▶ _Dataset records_
=== Begin Enclosure ===

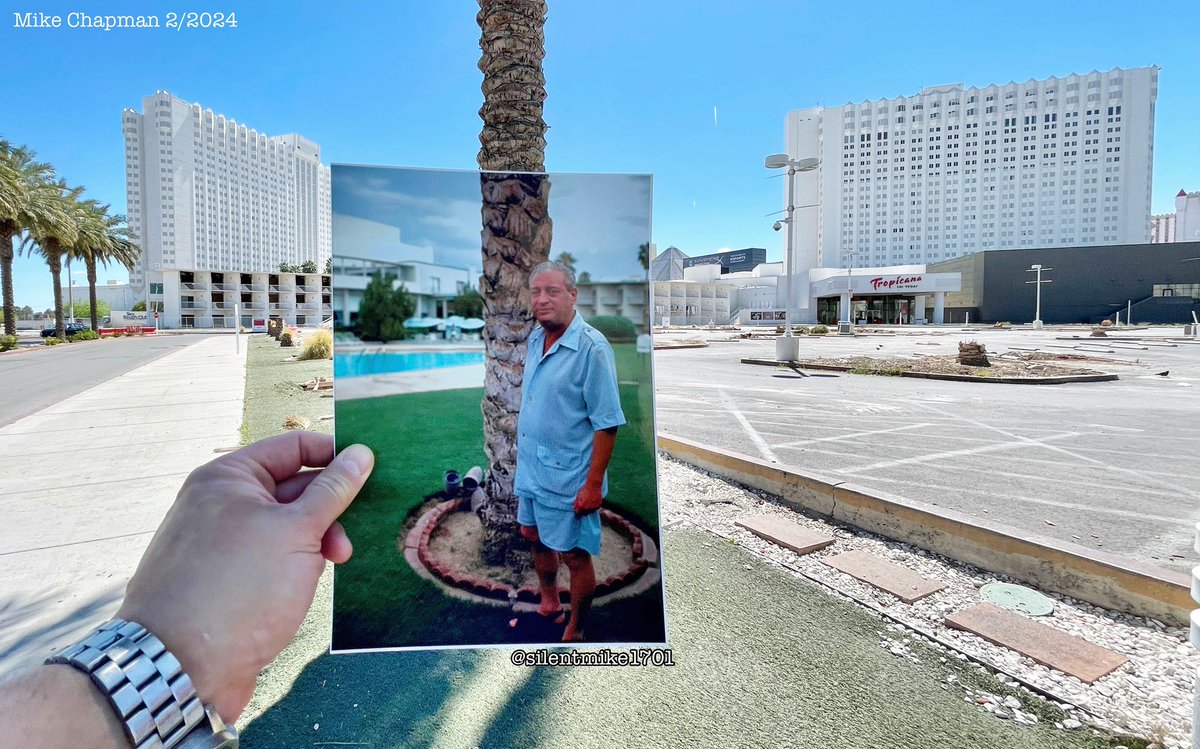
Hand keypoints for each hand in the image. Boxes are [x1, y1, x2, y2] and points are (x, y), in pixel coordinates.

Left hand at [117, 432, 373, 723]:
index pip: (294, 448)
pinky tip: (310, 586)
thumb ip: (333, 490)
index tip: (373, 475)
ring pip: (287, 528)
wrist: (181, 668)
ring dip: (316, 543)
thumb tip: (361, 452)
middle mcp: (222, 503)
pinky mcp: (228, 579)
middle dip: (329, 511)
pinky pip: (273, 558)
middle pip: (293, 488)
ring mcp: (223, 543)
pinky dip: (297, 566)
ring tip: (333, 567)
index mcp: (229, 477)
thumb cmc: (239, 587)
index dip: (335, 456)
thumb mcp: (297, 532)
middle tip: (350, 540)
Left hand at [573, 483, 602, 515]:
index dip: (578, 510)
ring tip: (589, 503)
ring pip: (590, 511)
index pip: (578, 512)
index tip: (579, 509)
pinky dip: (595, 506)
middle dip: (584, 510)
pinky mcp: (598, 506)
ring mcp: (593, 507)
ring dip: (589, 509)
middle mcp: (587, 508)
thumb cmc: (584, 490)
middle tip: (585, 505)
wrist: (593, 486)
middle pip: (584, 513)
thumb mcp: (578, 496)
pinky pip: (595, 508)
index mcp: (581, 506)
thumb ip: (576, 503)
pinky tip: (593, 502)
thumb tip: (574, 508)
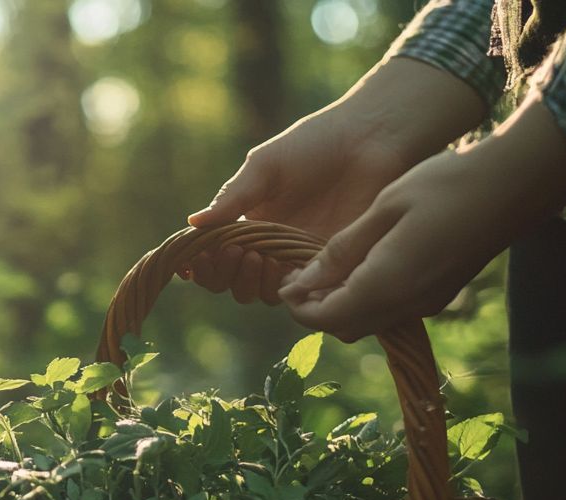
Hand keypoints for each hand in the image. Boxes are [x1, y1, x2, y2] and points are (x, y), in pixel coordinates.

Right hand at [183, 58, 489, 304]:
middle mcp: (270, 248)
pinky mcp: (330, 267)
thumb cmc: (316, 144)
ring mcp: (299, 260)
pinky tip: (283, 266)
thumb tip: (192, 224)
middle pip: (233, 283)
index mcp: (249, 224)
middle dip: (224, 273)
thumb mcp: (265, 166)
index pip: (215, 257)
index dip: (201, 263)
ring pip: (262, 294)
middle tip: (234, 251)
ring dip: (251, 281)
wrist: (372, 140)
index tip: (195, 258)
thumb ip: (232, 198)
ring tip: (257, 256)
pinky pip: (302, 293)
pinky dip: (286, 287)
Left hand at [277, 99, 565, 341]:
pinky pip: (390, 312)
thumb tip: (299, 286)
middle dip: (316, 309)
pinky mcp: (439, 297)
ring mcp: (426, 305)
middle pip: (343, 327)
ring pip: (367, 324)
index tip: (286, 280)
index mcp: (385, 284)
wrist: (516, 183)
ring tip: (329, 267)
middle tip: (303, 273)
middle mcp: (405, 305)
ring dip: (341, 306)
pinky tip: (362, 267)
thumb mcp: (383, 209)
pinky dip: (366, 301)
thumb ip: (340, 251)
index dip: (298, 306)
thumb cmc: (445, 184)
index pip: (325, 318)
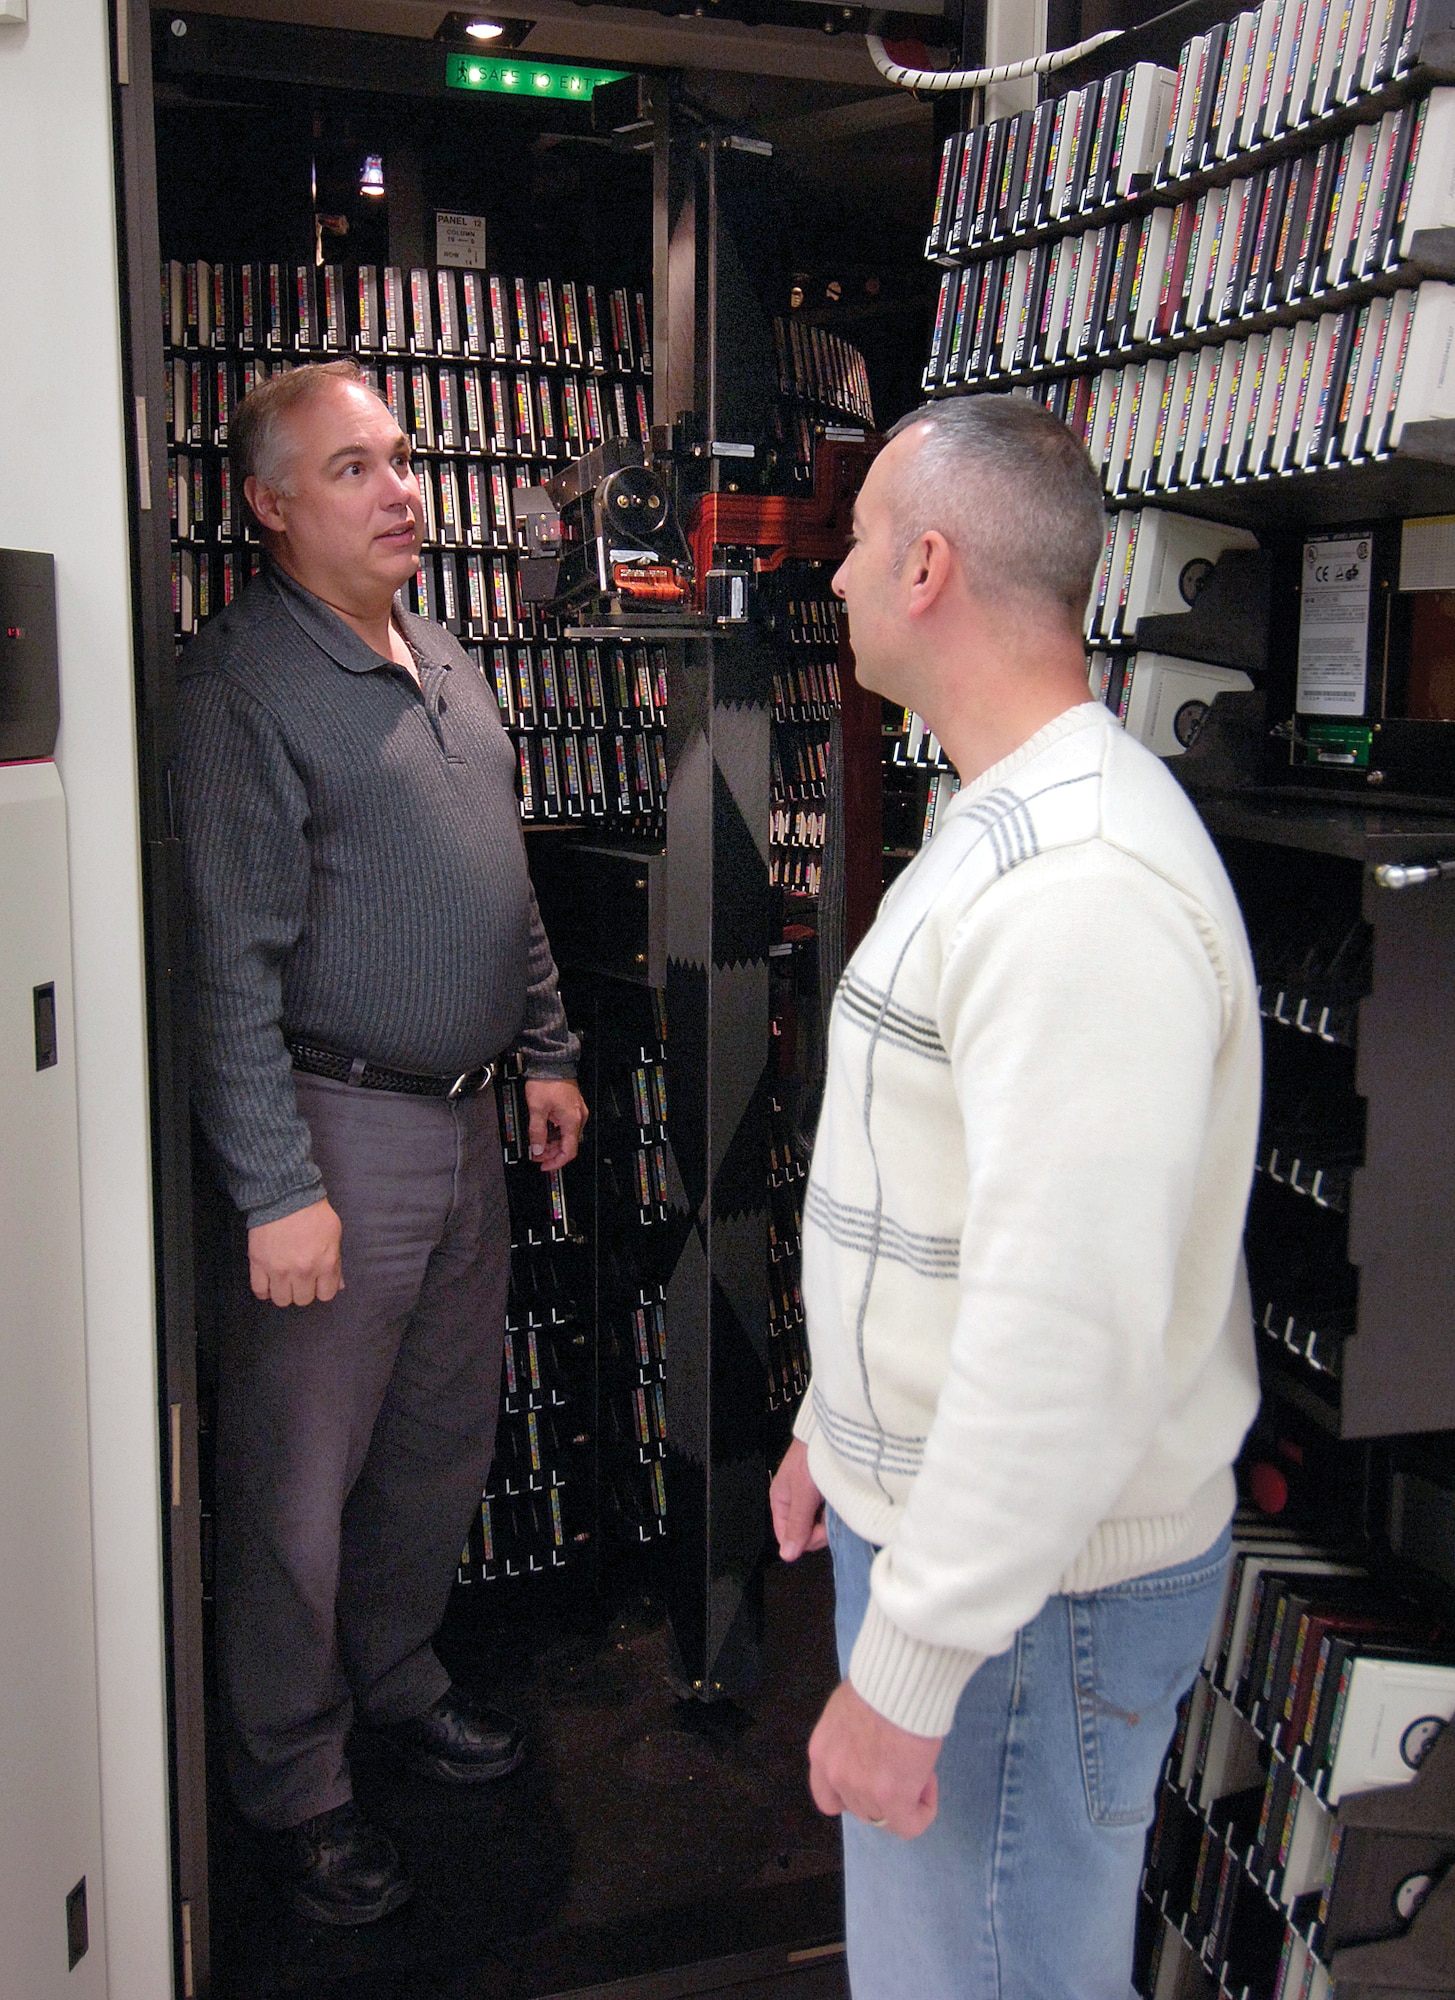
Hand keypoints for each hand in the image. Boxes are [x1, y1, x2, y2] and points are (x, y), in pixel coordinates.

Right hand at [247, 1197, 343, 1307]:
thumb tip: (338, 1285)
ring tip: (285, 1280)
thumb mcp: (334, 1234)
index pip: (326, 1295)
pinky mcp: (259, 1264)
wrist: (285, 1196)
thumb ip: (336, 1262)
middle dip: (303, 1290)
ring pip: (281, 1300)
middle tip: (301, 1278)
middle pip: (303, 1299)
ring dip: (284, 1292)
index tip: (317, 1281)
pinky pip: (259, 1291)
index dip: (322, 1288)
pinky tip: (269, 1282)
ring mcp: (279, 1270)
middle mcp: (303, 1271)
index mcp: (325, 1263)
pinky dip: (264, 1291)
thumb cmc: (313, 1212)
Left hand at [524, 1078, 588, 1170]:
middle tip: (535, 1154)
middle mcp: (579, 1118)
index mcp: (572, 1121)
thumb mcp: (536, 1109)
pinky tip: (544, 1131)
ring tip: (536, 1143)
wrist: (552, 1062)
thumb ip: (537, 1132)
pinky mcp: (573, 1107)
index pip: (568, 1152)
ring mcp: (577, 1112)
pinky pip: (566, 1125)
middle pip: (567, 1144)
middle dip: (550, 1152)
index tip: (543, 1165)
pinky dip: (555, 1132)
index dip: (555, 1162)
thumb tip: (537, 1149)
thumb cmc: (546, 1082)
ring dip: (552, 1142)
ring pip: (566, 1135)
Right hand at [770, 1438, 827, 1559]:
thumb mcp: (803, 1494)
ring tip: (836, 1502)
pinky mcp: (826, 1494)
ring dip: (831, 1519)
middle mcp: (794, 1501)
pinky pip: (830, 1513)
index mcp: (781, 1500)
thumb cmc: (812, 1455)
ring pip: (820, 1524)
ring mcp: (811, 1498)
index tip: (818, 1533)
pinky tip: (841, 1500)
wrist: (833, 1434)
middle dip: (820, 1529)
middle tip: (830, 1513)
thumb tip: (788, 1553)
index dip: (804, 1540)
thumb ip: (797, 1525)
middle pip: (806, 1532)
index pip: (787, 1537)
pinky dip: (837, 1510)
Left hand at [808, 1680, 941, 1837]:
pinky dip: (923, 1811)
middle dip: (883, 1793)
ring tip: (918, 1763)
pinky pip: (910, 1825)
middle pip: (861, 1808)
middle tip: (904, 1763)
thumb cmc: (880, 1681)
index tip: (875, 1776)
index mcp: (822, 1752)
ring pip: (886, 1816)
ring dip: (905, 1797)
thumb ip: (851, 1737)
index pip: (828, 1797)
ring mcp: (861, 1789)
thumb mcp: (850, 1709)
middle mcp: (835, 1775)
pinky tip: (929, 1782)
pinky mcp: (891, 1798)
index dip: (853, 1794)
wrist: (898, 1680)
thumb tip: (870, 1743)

=== End Enclosure ===

▶ _What is expected_
Every line of the data above is to be set down exactly; the pictures are not.

▶ _Response for this exercise_
Hand keypoints for each hand in the image. Boxes are [x1, y1, x2, y2] and points are (x, y), in pixel coordinates.

Left hand at [117, 432, 373, 723]:
index pip: (294, 448)
pinky tip: (310, 586)
thumb ip: (333, 490)
index tip: (373, 475)
ring pip: (287, 528)
wrist: (181, 668)
ring dip: (316, 543)
thumb tip: (361, 452)
middle mcp: (222, 503)
pinky mcp: (228, 579)
middle dip: (329, 511)
pinky pip: (273, 558)
middle pip: (293, 488)
ring mcp: (223, 543)
pinky dip: (297, 566)
ring tip: (333, 567)
index mcp: (229, 477)
thumb cmc: (239, 587)
index dip: (335, 456)
thumb mcp: (297, 532)
middle tip: (350, 540)
Left hand at [573, 483, 602, 515]:
index dip: (578, 510)
ring tip: (589, 503)
ring pip: (590, 511)
index pip: (578, 512)
index tip: (579, 509)
pinky dip: (595, 506)
middle dip: (584, 510)
pinky mcp: (598, 506)
ring mcp: (593, 507)
ring dip: (589, 509)
middle mcp: (587, 508)
thumb cmc: (584, 490)
middle tip: (585, 505)
wrist: (593, 486)
middle pip: (584, 513)
thumb mcp: (578, 496)
pinky pip: (595, 508)
index mcp: (581, 506)
thumb ip: (576, 503)
pinky tip: (593, 502)
thumb tip: (574, 508)
Hand keypoints for each hand in the image. Boxes are [x1, y1, x2, y2] and points are (x, y), in pixel coordinates.

Right hand at [183, 58, 489, 304]:
middle mcp: (270, 248)
pinky mcp: (330, 267)
thumb cmc: (316, 144)
ring mcp: (299, 260)
pinky tip: (283, 266)
thumb tip: (192, 224)
middle pip: (233, 283)
index mcp: (249, 224)
middle dip: (224, 273)
thumb mcp: (265, 166)
index pip: (215, 257)
index dip: (201, 263)
ring pip: (262, 294)
middle tip: (234, 251)
ring dip: (251, 281)
wrist: (372, 140)
index tip: (195, 258)
thumb ip: (232, 198)
ring tip: (257, 256)
pinky pip: (302, 293)
pinky dip: (286, 287)
Left hand at [277, 99, 565, 341]:
pinky pip: (390, 312)
thumb tip: (299, 286)
middle dip: (316, 309)
pinky mcp: (439, 297)
ring mcp: (426, 305)
middle pip: (343, 327)
ring pip: (367, 324)
index tip: (286, 280)
index mcp: (385, 284)
wrist: (516, 183)
ring tip: (329, 267)
middle tip: (303, 273)
middle mcp: (405, 305)
ring dip: (341, 306)
pinky tip: (362, 267)
thumb mcp: (383, 209)
pinky dip: (366, 301)
thumb ip: (340, 251)
index dip: (298, 306)
thumb cmc: (445, 184)
index pip: (325, 318)
Hand keypoints for each hand in the image. Boxes are [x1, y1, x2, y2] and points are (x, y), in pixel coordinates.

Right hand at [247, 1197, 343, 1307]:
thumb tip: (338, 1285)
ring tip: (285, 1280)
thumb mcp: (334, 1234)
index pip: (326, 1295)
pinky mcp: (259, 1264)
wrist: (285, 1196)
thumb ip: (336, 1262)
middle dip: (303, 1290)
ring pip: (281, 1300)
middle tip: (301, 1278)
middle pip: (303, 1299)
ring dip: (284, 1292)
index tip: (317, 1281)
pinky pip: (259, 1291)
index dip: (322, 1288)
pinky tip: (269, 1282)
ring mcp: (279, 1270)
middle mcp: (303, 1271)
index mcp: (325, 1263)
pinky dip: (264, 1291)
thumb cmc: (313, 1212)
Left hand at [524, 1078, 588, 1170]:
middle tip: (535, 1154)
middle mcp: (579, 1118)
index mcp: (572, 1121)
thumb mcp: (536, 1109)
pinky tip: (544, 1131)
ring tip: (536, 1143)
wrist: (552, 1062)
thumb ip: (537, 1132)
pinky mcp: (573, 1107)
index pip: (568, 1152)
ring mcp: (577, 1112)
pinky pip: (566, 1125)
middle pip: (567, 1144)
middle dip: (550, 1152)
index tip: (543, 1165)
pinky dip: (555, 1132)
index dip: (555, 1162)
thumb tip: (537, 1149)
thumb cmc: (546, 1082)
ring dip: (552, 1142)
ring pip: (566, 1135)
Right hand at [770, 1438, 827, 1559]:
thumb mcp: (803, 1494)
ring tip: (836, 1502)
pinky mcp: (826, 1494)
ring dip: (831, 1519)
middle mcp: (794, 1501)
pinky pip: (830, 1513)
index mcp: (781, 1500)
thumb cmc: (812, 1455)
ring pip: (820, 1524)
ring mcp: (811, 1498)
index tip: (818, 1533)
pinky tip: (841, 1500)
wrist: (833, 1434)
middle dip: (820, 1529)
middle tip: (830, 1513)
thumb tip: (788, 1553)
index dip: (804, 1540)
thumb ip: (797, 1525)
middle pip: (806, 1532)
index pip: (787, 1537)
pinky dip: (837, 1510)
Left hand at [808, 1680, 941, 1837]:
pinky dip: (923, 1811)
middle dip: (883, 1793)
ring tip: (918, 1763)
pinky pip: (910, 1825)
middle pip: (861, 1808)
middle tip: (904, 1763)
thumb cmc: (880, 1681)
index tip: (875, 1776)
index mcp: (822, 1752)
ring pip: (886, 1816)
ring dip: (905, 1797)
thumb ip: (851, 1737)
index pip: (828, 1797)
ring mcp: (861, 1789)
thumb mcp: (850, 1709)
middle mcp: (835, 1775)
pinky tip: (929, 1782)
pinky mcp: (891, 1798)
index dip: (853, 1794)
wrist: (898, 1680)
thumb tip: (870, 1743)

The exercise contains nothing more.